++++ Excerpt provided ++++

I really dig geeking out on your ideas and experiments really neat listening to and following your ideas and things you do on here just really cool something different and always keeps my attention for sure.
99.999999999% of the time your not the first, just because it hasn't been posted on the internet doesn't mean someone hasn't already thought of it or done it. I'm glad you don't constantly title your videos worlds first, etc.
would love to see you figure out a better way of refining gum weed and maybe running something on the oil, maybe a generator perhaps?? love your videos by the way, keep em coming
yep this is true, but fossil fuels will become more expensive when they become rarer. Plant based fuels are the future. The guy's that figure out which plants give the most oil's and the best way to extract those oil's will be laughing..
Honestly, I'm not sure fossil fuels are actually "cheap" or cost effective. Don't we substantially subsidize that industry?? Don't the processes involved create waste, byproducts, pollutants, creating more problems/cost??
Although the military probably made this comment first, it seems like this plant has a lot of properties that would be beneficial on a mars colony. -makes concentrated, liquid fuel -CO2 scrubbing -feeds pollinators -produces bulk cellulose for ruminants, construction, cellulose to ethanol bio-conversion, composting, and soil production -compact -low water requirement -low fertilizer requirement -can grow in a thermal-mass heat storage area
Just a question for the intelligent people who watch this channel. Would it be viable to use techniques similar to what is seen in the production of marijuana concentrates to extract oil from plants such as gum weed? For example using butane or isopropyl alcohol to strip some of the plant's oils and then purging it off to create a stronger oil form of that plant? I am unsure of whether these techniques would be used only on marijuana due to the active chemicals within it (thc-a) and only focusing on extracting those specific chemicals along with turpeines and cannibinol etc. Or would these processes also work for the creation of essential oils from other natural sources. Another technique would be to press the plant in a hydraulic press between to heated plates as in the creation of rosin, another extract of cannabis. I'm just curious as to if these processes would work for creating essential oils from a variety of plants, or if people use these processes to obtain concentrated forms of only the naturally occurring psychoactive chemicals in marijuana specifically. Cool video anyways Cody loved this one, just as much as all of your other videos! I'd love to see you try and take some Damascus steel and process it to seperate the two metals. (Edit: wrote this before reading through some of the comments. Seems as though others have already suggested this.)

++++

Brief 1
In the viewer comments on gum weed, what does one commenter suggest running on the oil?
Brief 2
Resume the viewer comments on gum weed with more writing in the same style, beginning after the final comment.
The records that come after this are separate material and have no connection to the viewer comments on gum weed.

++++ Available data ++++

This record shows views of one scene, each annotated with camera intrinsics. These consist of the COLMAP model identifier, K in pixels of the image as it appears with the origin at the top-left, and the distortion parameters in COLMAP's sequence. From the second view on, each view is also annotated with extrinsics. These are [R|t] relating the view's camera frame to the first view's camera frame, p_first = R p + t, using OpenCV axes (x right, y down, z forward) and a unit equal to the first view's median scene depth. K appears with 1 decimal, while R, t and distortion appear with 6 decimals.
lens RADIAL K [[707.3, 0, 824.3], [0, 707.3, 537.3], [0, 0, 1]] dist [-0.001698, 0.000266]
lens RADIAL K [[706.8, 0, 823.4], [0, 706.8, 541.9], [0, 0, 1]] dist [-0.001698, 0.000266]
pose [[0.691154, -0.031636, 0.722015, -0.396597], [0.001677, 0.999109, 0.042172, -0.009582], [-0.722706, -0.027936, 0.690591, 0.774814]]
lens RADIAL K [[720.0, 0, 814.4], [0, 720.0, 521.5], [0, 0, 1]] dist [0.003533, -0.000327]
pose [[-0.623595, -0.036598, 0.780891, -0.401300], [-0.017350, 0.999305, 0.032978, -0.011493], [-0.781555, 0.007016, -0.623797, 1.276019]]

++++
++++ Available data ++++

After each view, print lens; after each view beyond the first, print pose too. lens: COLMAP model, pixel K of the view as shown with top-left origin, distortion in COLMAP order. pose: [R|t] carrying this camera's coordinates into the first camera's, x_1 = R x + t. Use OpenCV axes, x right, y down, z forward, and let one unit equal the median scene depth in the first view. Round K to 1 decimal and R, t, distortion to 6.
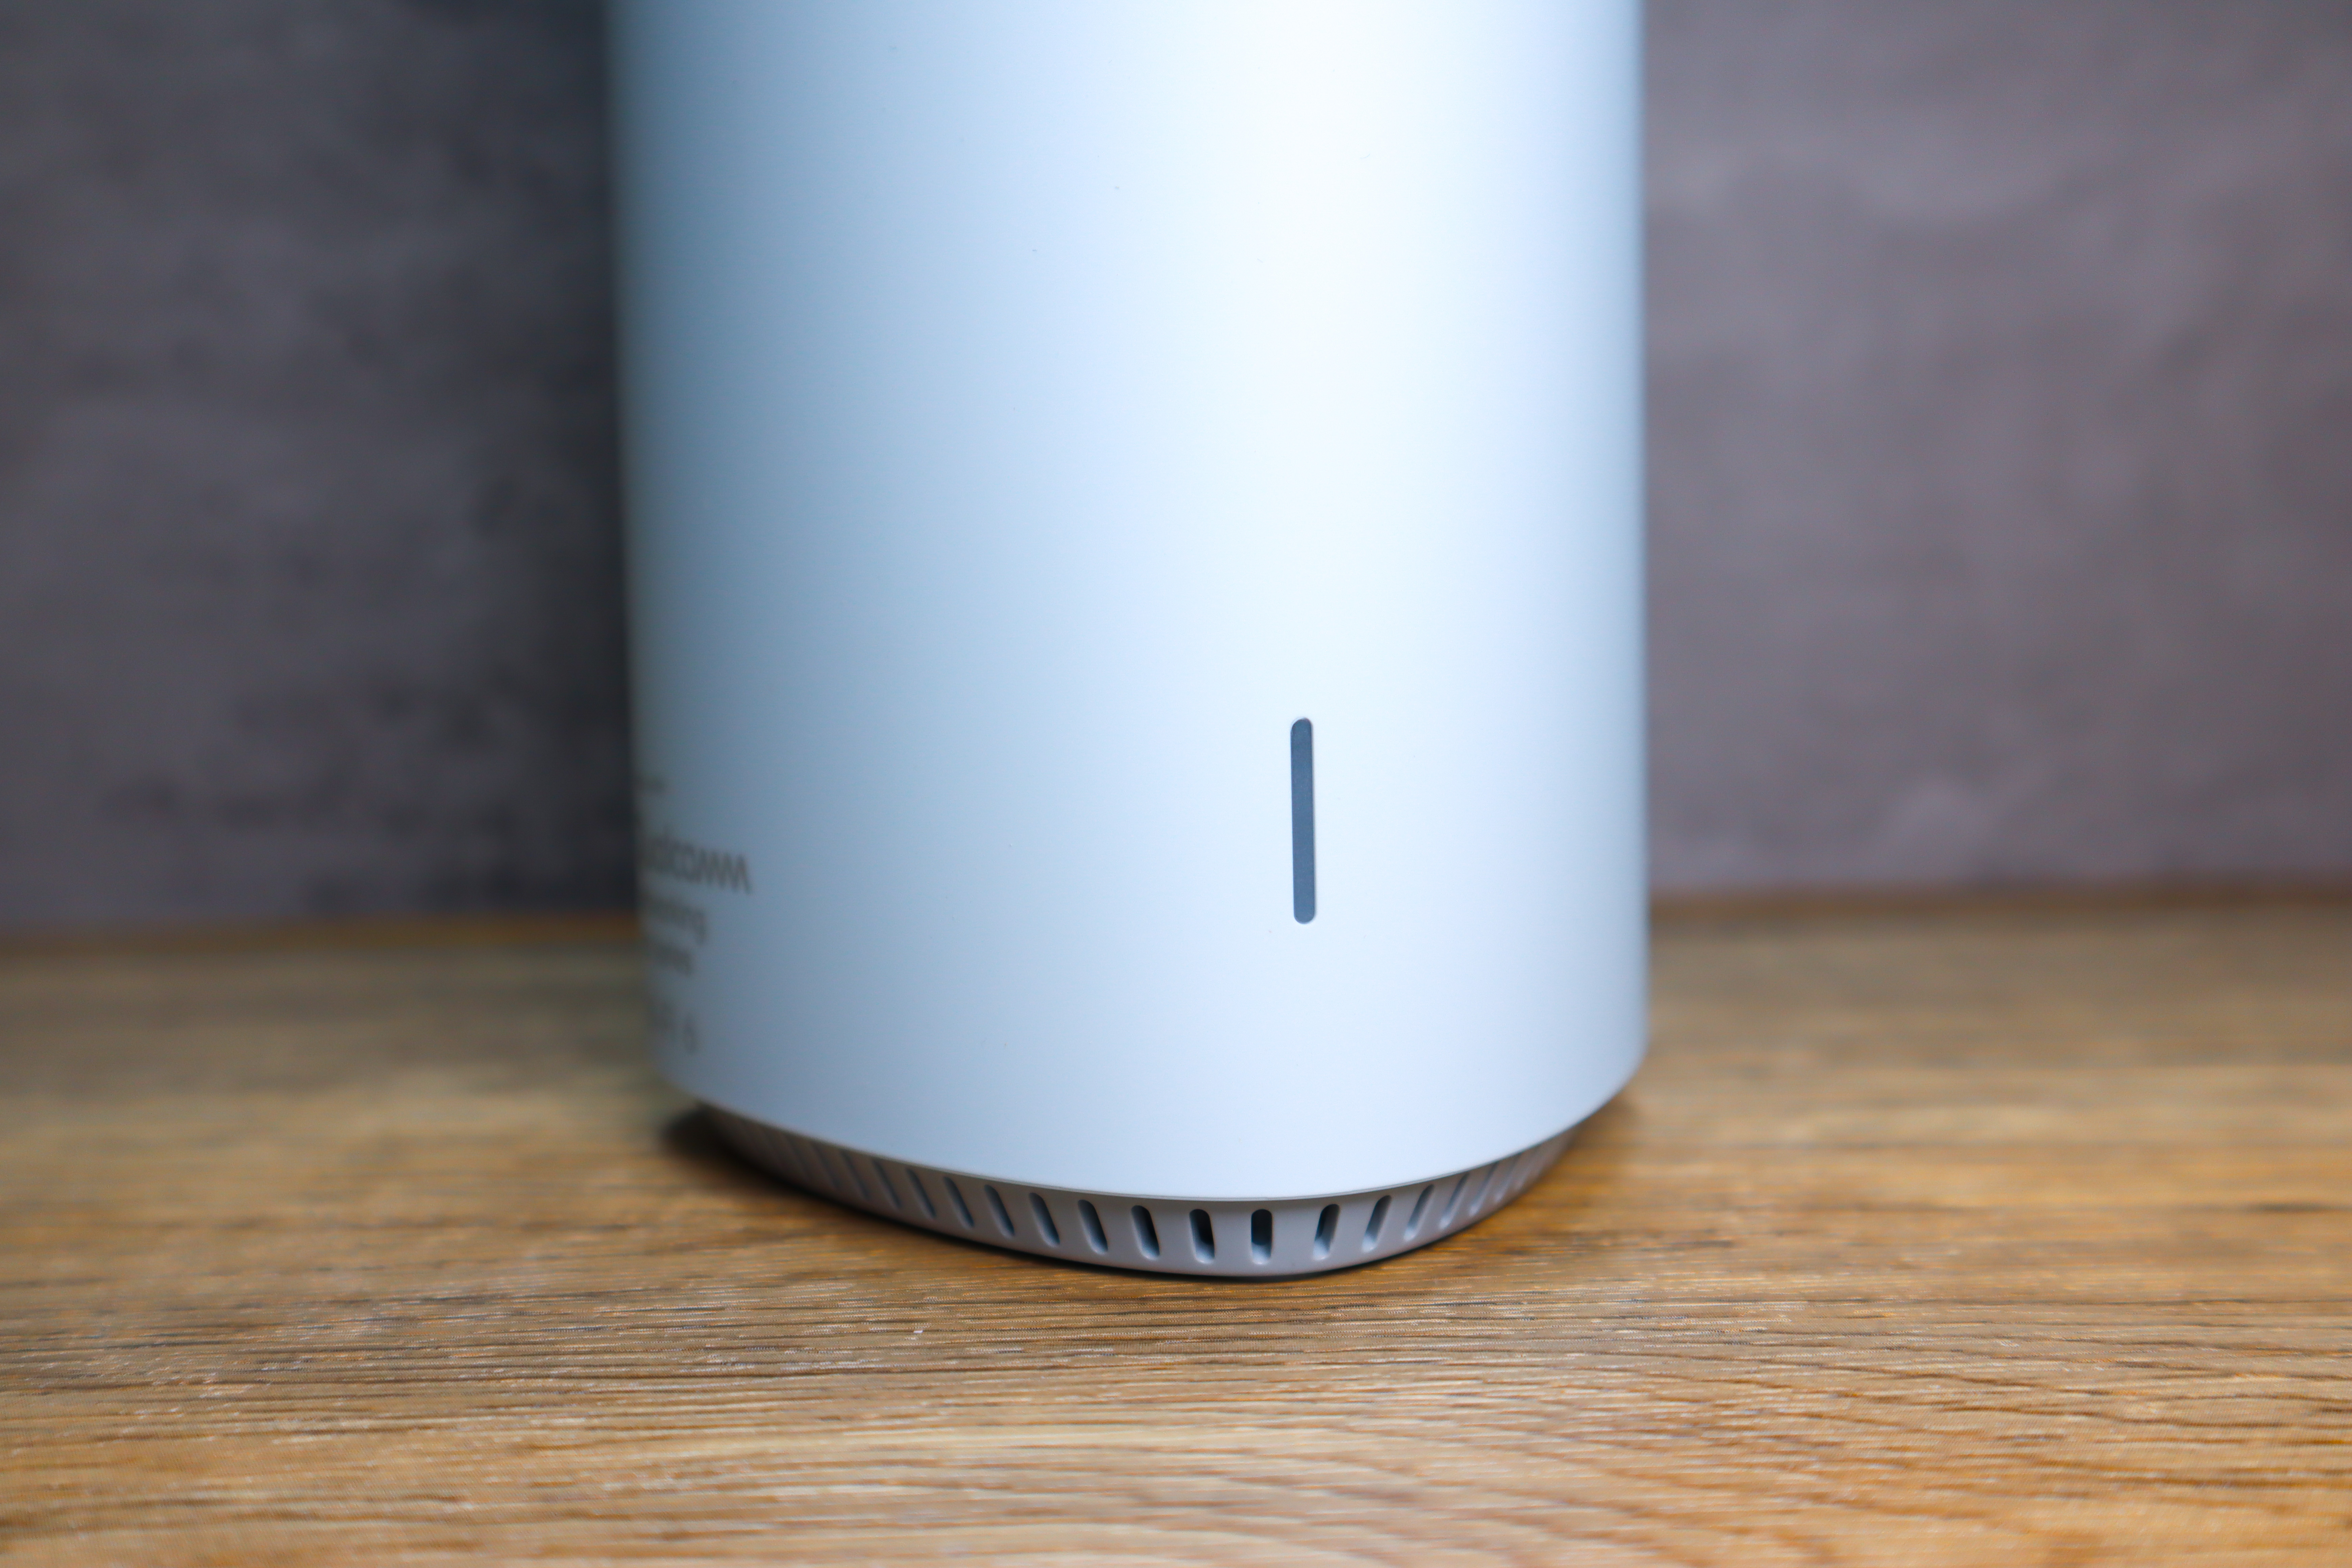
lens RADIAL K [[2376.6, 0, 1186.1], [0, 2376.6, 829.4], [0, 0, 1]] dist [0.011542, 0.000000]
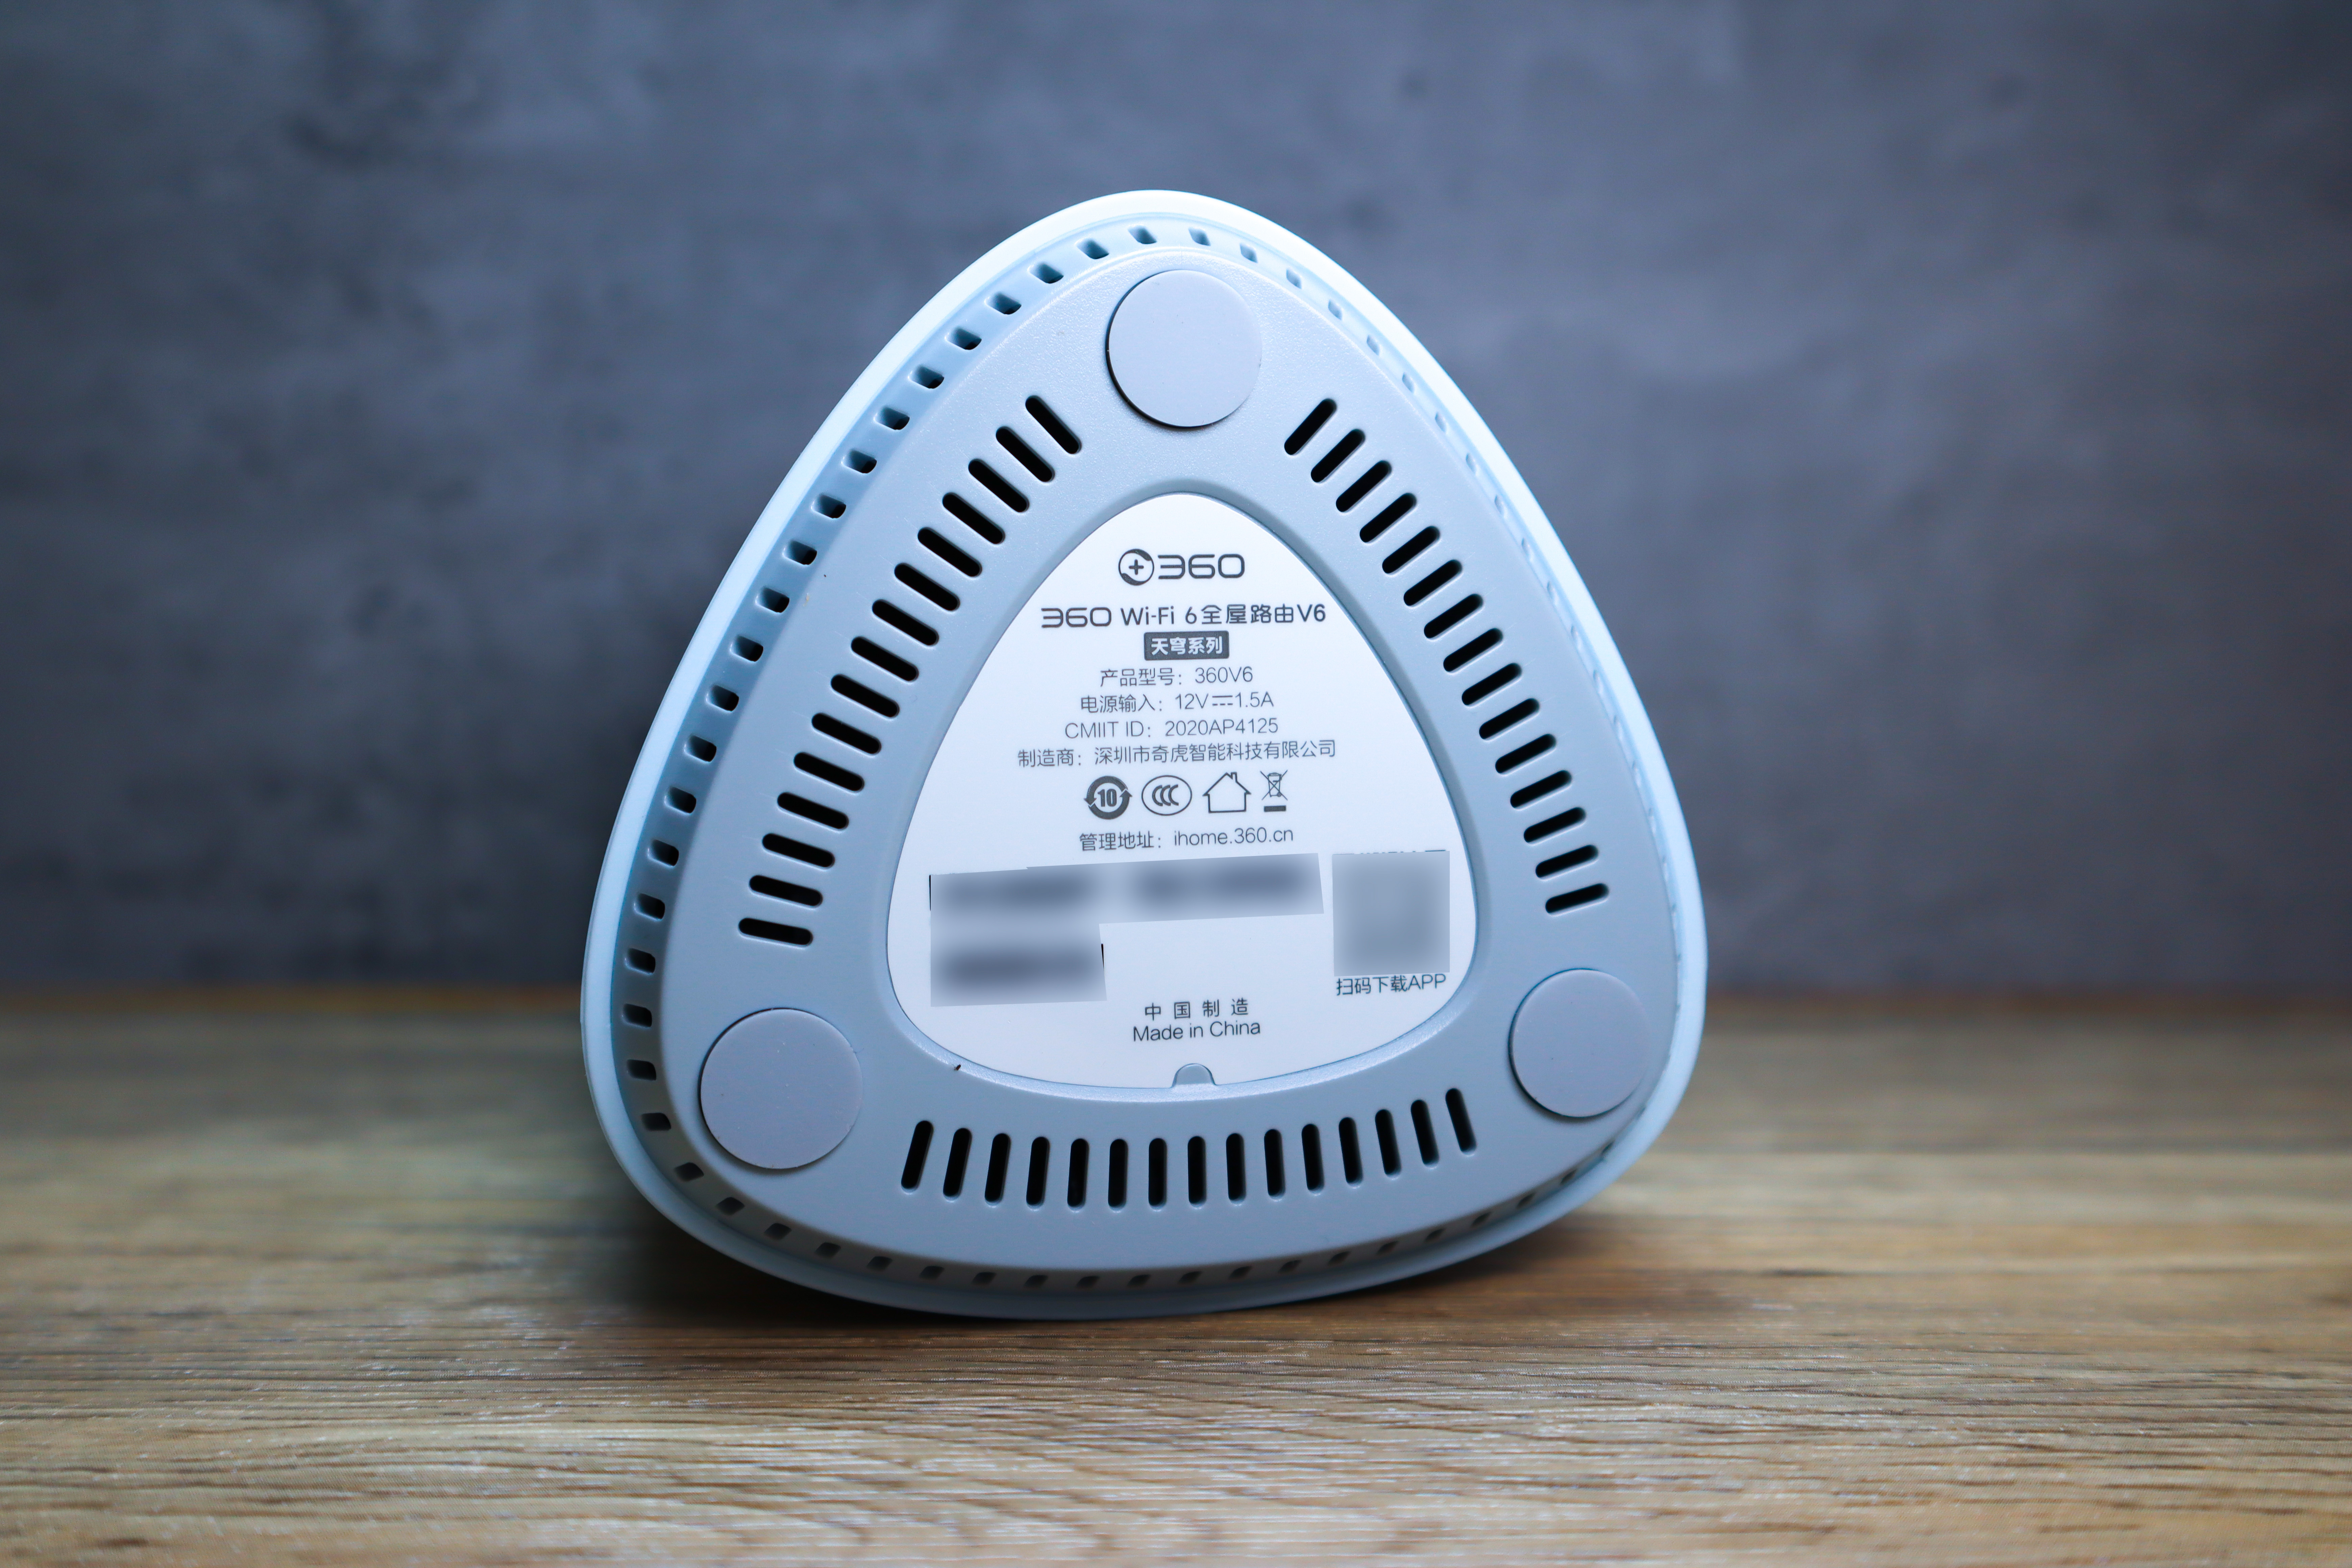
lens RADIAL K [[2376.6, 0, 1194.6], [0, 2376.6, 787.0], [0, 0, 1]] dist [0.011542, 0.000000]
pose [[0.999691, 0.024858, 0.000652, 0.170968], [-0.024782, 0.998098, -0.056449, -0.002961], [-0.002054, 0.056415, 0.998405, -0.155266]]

++++

Exercise output 1
A generator.

Exercise output 2
Probably the best technique would be to pulverize the plant material, then do a supercritical CO2 extraction - which is indeed the process used for high purity cannabis extracts. It's also used to extract delicate essential oils for fragrances and a whole host of other such uses. CO2 is cheap, non-flammable, and non-toxic - and thus at least theoretically ideal for use in industrial quantities, which is something that would be essential if one wanted to extract amounts of plant oil useful for fuel, especially if the oil is not strongly localized in a seed/bean [as with soy] that could be processed in other ways. sCO2 doesn't require really extreme conditions - warmer than 31.1C and at 72.9 atmospheres and up. That's a reason it's becoming ever more popular for this sort of thing. Cheap, relatively safe (definitely no fire danger from the solvent) and no residues left in the product.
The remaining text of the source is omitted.